The evening opened with Drei Lieder aus Wilhelm Tell – three songs by Franz Liszt, with Schiller texts from William Tell. The words for these songs, culled by the playwright-poet from his epic play about the Swiss struggle for Independence, deal with the bucolic rather than the dramatic. That said, there is vivid drama in the way Liszt’s music depicts first a gentle shepherd boy’s tale, then a young man’s journey from town to countryside, and lastly an account of a mature man in awe of nature high in the Alps.

As can be expected, Liszt’s pianistic writing is daunting, and Ms. Loewy handled the accompaniments with impassioned abandon. The texts are set in a consistently high tessitura for the voice that Weeks rode with ease, displaying a vibrant lyric tenor sound and utter comfort with the German language.

Ich möchte hingehn, another rarity was given a stand-alone position rather than appended to the Liszt group. A somber meditation on Death that approaches the scope of an operatic soliloquy, it was given an intensely moving performance by Weeks, with Ms.

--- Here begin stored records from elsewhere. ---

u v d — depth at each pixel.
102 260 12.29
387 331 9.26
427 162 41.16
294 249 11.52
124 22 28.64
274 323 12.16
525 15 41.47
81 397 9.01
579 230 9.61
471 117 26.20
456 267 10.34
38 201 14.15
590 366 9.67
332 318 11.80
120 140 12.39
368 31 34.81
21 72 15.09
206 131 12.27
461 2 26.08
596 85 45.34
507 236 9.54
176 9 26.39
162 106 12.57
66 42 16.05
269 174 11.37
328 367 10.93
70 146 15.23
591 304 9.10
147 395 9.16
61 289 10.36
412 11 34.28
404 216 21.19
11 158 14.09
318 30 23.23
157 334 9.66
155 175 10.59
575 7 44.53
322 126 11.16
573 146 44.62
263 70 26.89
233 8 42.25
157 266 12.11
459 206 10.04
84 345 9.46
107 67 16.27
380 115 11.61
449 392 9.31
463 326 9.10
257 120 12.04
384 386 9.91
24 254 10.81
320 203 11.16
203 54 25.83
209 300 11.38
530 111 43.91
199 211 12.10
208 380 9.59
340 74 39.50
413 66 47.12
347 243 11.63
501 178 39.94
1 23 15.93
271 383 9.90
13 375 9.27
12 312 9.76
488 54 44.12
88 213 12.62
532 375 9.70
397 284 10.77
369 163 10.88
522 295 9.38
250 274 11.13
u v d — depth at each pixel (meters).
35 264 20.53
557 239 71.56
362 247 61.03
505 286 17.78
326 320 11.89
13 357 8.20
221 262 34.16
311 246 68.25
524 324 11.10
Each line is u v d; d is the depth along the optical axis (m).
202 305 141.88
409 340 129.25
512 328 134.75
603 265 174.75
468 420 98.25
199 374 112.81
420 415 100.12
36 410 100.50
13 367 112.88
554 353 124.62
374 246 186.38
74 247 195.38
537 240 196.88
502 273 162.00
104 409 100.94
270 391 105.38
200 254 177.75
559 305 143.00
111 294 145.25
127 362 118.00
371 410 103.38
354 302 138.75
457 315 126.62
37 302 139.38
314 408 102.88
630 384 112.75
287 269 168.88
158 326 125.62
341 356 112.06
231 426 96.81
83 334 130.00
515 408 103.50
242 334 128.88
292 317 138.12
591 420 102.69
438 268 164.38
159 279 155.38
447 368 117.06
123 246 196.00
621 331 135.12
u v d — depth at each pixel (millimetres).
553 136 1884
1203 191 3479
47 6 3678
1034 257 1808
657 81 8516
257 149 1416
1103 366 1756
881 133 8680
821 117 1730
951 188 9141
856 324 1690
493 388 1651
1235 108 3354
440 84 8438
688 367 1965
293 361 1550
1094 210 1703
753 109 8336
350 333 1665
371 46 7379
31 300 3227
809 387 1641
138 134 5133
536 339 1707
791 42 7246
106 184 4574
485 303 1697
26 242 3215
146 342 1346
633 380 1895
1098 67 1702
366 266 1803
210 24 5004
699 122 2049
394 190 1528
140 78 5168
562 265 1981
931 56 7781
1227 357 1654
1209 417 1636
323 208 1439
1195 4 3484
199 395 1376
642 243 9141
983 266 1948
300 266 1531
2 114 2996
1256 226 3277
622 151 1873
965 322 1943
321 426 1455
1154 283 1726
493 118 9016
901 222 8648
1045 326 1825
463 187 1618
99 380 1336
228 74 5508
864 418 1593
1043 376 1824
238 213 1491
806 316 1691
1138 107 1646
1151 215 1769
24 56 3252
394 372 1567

Loewy ever the sensitively supportive partner remarkably handling the frequent colla voce instances and the many tempo changes in the musically complex song.

From the dark hues of the Middle-European Romanticism of Liszt, the artists moved to the sunny songs of Antón Garcia Abril. The octogenarian Spanish composer writes in a lush tonal idiom that,  along with a frequent use of Moorish-Aragonese musical filigree places him in the company of Turina, Granados, de Falla and Rodrigo. The texts of Canciones de Noche y Estrellas (Songs of Night and the Stars) and Canciones del Recuerdo (Songs of Remembrance) are set by the composer in a vocally-friendly manner, and Daniel Weeks sang them in flawless Spanish and with plenty of Iberian flair, while Ms. Loewy provided sensitive partnering throughout.

The Land of Nod is the title of a four-song cycle by Tom Cipullo, with surrealist texts about dreams and nightmares by the late American poet Alice Wirth Gray. The first of the songs, The Land of Nod sustains a wistful, yearning, pensive tone. A Death in the Family abruptly courts dissonance and moments of declamation. Deer in Mist and Almonds returns to near-stasis and a meditation on loss. On a Nineteenth Century Color Lithograph of Red Riding Hood by the Artist J. H. is a comic tour de force for both singer and pianist. It brought the evening to a theatrically humorous ending that allowed Ms. Loewy plenty of soloist fun and Weeks to show the audience the accomplished singing actor he is.

It was a memorable song recital by two great artists and it reminded us of what a treasure we have in the teaching-performing faculty of CCM.